Hij keek op zijn horloge en schrok: het was al laat! Het mocht niet gebeuren dat hij te laat zou komen op haar begrafenis! Dat kon niet, dat mocht niet! Hij begon te rennen, steeds sneller en sneller tot het mistroostige gebouwtje in zicht kwam. Met een opgeluchte zucht blies hij zijn adem uit. Hij was op tijd, de dienst begon over twee minuten. Snel liep hij naar binnen, deed alsof hij daar de hele tijd al was geweest, gooide zijn capuchon af en pakte een cakeje van een bord want de mensen keken hem wantrouwend aan. Niet dat dat iets ongewoons was hoor, mensen keken hem wel vaker wantrouwend aan. Ze vonden zijn zwart geverfde haar, zijn strakke kleding vaak niet leuk en keken daar dan een beetje wantrouwend of misprijzend naar. Het was maar net waar de mensen op dat moment zin in hadden en normaal kon hem dat ook weinig schelen. Maar nu mocht het niet, vandaag stoorde het hem. Haar begrafenis moest perfect zijn en zij had een hekel aan de blikken van al die mensen.
De deuren van de zaal gingen open, de mensen stroomden naar binnen. Wat waren het er veel! En ze kwamen allemaal voor haar. Hij had nooit geweten dat ze zo geliefd was. Nu hij erover nadacht wist hij sowieso niet zoveel van haar. Hij wist waar ze woonde, hij wist haar naam, maar niet haar achternaam. Daar zou hij zo meteen wel achterkomen dan dacht hij er een beetje sarcastisch achteraan, dan had haar dood toch nog nut. Hij zou haar achternaam te weten komen! Even glimlachte hij. Het was een glimlach die in dezelfde vaart dat hij gekomen was, meteen weer verdween. Hij mocht nu niet lachen, dat was niet gepast. Iedereen nam plaats in een willekeurig, grijs stoeltje. Nou ja, willekeurig? De familie eerst en daarachter de andere mensen.

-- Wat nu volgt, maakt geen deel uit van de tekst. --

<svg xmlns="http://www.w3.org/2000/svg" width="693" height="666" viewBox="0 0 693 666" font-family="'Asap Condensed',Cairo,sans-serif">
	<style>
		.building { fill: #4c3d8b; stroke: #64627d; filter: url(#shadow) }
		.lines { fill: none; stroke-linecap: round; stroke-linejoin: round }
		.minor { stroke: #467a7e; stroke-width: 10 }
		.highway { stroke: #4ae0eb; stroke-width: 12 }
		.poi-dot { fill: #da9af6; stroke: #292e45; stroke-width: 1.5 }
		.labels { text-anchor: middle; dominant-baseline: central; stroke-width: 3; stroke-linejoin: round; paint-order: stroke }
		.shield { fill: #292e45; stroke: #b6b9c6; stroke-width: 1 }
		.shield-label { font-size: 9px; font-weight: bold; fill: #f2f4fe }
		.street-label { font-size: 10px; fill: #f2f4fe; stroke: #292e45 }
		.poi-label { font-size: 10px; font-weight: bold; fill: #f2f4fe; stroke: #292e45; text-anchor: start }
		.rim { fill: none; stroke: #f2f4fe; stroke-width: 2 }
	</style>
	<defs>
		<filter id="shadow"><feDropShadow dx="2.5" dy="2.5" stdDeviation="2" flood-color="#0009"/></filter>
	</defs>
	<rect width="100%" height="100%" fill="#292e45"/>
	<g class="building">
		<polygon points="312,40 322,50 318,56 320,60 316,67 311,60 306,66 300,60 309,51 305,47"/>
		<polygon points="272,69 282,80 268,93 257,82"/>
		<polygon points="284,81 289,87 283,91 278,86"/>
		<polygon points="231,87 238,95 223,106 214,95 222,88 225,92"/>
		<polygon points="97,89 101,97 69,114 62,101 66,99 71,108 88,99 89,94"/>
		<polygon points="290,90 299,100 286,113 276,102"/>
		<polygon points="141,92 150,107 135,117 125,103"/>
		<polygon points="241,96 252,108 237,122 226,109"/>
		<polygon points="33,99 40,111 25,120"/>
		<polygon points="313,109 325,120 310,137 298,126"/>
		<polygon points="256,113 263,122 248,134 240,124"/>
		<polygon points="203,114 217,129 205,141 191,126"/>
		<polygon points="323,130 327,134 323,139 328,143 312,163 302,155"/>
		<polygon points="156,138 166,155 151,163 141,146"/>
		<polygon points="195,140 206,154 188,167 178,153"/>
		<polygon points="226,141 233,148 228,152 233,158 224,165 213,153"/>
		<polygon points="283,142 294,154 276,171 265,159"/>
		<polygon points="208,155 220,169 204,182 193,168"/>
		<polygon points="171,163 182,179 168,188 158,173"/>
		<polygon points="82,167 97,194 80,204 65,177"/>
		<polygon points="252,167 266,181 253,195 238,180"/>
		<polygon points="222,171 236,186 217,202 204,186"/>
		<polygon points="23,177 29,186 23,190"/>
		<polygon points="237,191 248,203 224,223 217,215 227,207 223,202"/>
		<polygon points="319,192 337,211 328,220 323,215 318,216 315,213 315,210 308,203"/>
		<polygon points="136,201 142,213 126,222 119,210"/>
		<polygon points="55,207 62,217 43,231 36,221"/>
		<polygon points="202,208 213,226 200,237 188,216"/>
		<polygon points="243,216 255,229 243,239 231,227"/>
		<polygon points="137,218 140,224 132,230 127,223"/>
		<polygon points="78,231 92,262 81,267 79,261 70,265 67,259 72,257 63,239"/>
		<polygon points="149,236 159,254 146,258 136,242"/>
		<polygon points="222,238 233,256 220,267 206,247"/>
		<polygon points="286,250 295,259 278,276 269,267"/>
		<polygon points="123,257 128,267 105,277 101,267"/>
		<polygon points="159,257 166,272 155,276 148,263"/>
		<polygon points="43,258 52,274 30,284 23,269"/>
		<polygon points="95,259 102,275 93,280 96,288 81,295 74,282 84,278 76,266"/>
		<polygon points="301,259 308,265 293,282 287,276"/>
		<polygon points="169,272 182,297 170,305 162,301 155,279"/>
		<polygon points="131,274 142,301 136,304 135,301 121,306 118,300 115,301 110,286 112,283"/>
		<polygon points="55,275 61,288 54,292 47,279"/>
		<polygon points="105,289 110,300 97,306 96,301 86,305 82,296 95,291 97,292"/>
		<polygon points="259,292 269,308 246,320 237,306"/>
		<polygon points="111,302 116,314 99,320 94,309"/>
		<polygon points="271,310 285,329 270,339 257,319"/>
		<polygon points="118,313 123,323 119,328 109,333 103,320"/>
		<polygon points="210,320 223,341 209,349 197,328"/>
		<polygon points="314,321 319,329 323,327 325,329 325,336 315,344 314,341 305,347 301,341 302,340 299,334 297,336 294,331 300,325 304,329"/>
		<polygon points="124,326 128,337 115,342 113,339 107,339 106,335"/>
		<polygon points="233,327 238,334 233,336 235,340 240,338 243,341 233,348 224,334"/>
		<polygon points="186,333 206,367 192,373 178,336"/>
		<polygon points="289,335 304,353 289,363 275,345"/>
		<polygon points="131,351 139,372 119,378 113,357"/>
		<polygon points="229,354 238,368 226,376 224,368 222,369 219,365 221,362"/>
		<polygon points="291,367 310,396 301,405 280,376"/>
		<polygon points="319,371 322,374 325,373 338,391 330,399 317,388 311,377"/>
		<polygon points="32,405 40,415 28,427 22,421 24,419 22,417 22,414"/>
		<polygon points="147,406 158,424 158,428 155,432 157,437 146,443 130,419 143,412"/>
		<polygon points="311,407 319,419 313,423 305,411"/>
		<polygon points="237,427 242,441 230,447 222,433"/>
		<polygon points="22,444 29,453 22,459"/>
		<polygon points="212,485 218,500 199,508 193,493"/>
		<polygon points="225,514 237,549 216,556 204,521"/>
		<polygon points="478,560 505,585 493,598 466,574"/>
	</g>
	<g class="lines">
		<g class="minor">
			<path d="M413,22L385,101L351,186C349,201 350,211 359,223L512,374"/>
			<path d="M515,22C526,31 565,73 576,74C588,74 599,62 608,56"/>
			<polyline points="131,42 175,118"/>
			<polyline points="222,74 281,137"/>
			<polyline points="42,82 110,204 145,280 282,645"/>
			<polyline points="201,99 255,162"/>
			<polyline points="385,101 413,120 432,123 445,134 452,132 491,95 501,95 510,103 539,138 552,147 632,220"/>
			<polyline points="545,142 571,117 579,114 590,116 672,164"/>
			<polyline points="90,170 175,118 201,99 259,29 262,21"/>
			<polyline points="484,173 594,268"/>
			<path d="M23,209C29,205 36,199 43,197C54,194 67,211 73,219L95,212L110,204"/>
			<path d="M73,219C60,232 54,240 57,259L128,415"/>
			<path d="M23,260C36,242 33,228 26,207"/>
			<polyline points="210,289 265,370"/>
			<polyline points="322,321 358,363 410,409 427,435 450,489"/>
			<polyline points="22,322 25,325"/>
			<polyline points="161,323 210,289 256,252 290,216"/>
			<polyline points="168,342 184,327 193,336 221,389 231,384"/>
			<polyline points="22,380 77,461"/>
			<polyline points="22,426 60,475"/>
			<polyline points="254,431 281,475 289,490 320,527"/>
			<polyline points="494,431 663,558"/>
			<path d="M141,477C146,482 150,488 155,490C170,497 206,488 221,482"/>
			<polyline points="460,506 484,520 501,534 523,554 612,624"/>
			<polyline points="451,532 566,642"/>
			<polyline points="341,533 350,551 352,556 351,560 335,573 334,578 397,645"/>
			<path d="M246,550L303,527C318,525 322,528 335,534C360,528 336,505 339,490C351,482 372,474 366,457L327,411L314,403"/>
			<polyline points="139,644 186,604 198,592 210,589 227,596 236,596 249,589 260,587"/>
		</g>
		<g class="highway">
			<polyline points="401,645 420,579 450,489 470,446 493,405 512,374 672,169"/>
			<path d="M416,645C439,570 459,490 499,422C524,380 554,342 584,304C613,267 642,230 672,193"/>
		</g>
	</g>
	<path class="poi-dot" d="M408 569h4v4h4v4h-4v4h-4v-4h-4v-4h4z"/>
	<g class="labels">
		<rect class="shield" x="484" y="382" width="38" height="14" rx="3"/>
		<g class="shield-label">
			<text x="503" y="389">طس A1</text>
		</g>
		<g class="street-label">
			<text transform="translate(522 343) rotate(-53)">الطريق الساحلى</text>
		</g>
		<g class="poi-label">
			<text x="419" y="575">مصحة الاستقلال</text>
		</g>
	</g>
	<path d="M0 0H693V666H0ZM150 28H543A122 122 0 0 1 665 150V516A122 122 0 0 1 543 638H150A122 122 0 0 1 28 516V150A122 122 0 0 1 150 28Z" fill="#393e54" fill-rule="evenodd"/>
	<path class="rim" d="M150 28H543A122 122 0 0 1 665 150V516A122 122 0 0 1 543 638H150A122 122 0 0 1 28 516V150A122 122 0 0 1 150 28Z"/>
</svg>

Snel liet hij zich zakken in een van de grijze stoeltjes en bekeek ze met afkeur. Waarom waren de stoeltjes grijs? Ze had een hekel aan grijs gehad.
De dienst begon en hij droomde weg, luisterde niet echt naar wat er gezegd werd.

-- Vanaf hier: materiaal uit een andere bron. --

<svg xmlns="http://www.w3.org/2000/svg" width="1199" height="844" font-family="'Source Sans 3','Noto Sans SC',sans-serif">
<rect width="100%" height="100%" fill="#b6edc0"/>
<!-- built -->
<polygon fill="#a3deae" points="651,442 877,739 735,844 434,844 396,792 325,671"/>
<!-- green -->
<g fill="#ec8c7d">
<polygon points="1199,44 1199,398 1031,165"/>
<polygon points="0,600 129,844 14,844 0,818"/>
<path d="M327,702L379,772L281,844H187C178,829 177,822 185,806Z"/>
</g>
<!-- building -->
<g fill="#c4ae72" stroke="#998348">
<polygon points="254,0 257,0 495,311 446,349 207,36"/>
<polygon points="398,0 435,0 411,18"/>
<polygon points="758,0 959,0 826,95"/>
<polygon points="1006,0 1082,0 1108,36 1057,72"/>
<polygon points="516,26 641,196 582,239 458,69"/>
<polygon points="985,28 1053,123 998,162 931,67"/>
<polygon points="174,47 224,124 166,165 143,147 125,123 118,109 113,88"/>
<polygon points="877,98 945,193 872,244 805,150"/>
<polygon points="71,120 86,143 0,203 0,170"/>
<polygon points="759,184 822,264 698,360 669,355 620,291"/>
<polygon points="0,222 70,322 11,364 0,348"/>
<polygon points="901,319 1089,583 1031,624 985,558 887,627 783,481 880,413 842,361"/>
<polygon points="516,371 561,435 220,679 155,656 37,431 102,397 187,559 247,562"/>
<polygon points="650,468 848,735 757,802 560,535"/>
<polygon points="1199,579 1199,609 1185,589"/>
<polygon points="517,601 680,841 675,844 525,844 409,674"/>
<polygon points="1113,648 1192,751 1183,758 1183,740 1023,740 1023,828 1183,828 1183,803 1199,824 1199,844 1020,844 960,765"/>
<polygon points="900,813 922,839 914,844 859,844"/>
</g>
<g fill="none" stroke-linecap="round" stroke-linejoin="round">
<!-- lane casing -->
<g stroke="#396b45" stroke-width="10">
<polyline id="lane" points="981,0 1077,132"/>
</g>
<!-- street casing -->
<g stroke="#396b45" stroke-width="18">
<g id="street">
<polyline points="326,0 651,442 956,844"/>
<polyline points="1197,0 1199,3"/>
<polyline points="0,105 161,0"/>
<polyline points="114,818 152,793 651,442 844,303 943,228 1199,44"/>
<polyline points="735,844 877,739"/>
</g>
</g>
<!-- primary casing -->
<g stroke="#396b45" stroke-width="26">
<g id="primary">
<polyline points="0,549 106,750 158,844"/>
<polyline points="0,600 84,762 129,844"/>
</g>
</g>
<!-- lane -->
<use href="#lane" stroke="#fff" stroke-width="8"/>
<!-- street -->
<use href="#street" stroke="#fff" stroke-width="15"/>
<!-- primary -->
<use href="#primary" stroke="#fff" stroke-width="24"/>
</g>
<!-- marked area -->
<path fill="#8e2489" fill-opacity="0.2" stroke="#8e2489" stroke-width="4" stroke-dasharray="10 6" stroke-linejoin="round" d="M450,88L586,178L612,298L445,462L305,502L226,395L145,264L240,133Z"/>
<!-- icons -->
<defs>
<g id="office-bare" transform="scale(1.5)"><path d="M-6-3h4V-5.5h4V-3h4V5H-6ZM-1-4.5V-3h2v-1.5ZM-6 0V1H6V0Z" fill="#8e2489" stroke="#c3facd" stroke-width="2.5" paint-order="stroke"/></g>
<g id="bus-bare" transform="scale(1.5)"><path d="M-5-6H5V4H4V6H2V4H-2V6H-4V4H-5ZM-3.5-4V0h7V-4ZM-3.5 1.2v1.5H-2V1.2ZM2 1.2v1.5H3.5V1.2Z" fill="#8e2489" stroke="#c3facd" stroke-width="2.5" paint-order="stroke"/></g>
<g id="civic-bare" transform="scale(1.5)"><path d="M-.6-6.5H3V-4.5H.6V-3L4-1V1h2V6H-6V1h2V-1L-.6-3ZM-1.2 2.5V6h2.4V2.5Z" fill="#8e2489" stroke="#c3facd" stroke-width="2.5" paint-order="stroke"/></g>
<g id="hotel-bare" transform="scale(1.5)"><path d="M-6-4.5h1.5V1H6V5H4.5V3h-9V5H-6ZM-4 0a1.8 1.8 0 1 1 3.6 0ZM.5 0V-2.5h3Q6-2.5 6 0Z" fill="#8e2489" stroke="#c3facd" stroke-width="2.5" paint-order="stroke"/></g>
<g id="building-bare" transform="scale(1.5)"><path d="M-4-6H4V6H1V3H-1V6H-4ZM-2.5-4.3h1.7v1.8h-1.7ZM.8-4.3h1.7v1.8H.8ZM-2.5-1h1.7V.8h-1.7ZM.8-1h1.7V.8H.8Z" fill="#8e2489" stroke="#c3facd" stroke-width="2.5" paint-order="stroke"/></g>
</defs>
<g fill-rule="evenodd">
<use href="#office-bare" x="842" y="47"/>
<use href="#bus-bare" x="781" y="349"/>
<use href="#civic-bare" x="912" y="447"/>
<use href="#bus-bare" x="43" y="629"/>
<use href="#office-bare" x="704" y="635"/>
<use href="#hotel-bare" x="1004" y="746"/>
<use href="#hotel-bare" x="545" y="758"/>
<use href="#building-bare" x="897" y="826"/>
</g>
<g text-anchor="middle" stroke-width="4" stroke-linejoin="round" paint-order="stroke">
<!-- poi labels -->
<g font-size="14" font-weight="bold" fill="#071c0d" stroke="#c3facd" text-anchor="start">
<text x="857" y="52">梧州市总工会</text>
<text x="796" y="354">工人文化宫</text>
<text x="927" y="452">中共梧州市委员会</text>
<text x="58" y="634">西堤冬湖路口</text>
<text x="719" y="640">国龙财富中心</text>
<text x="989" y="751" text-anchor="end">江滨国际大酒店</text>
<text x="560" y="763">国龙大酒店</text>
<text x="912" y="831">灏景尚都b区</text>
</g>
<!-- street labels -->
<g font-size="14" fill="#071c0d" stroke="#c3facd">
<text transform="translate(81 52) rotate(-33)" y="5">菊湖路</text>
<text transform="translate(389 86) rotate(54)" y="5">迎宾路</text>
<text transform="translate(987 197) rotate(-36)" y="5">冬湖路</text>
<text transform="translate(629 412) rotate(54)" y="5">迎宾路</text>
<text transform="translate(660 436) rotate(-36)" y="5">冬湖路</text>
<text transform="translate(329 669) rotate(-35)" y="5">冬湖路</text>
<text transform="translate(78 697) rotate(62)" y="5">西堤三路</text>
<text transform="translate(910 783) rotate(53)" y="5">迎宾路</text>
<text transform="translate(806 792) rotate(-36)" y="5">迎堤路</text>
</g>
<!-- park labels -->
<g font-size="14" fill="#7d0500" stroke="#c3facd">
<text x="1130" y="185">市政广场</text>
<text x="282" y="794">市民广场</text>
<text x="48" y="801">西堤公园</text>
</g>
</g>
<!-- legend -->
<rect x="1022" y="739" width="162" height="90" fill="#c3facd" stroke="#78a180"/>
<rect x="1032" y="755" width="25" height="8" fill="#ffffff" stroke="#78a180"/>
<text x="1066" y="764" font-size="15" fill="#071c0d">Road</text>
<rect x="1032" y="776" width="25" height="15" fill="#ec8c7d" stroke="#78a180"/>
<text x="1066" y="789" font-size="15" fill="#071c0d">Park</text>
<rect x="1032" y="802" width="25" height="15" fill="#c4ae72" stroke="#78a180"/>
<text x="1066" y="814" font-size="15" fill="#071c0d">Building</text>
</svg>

De tijd gleed rustig voort en plotseling was voorbij. Eén voor één liepen de mensen richting de kist, keken er even in en liepen vervolgens de zaal uit. Hij was aan de beurt, de ogen van de gasten volgden hem naar voren. Met droge lippen liep hij naar de kist en keek erin. Wat hij zag deed hem pijn. Ze was keurig opgebaard, daar niet van, maar ze zag er niet meer uit als zichzelf. Hij wist zeker, dat als ze nu van boven zat te kijken, dat ze zich vol afkeer om zou draaien. Haar donkerbruine, golvende haren waren over het kussen verspreid, er waren rozenblaadjes op gestrooid. Het rood stak mooi af bij het bruin. Ze had een jurk aan, een witte. Weer had hij de neiging om te glimlachen. Nog nooit had hij haar in een jurk gezien, ze weigerde altijd om er een aan te trekken. Dat zou ze alleen bij haar trouwdag doen. Hij onderdrukte de neiging en keerde zich om. Langzaam liep hij achter de stroom mensen aan. Allemaal liepen ze naar buiten, allemaal gingen ze naar huis. De familie wilde haar alleen naar het kerkhof brengen.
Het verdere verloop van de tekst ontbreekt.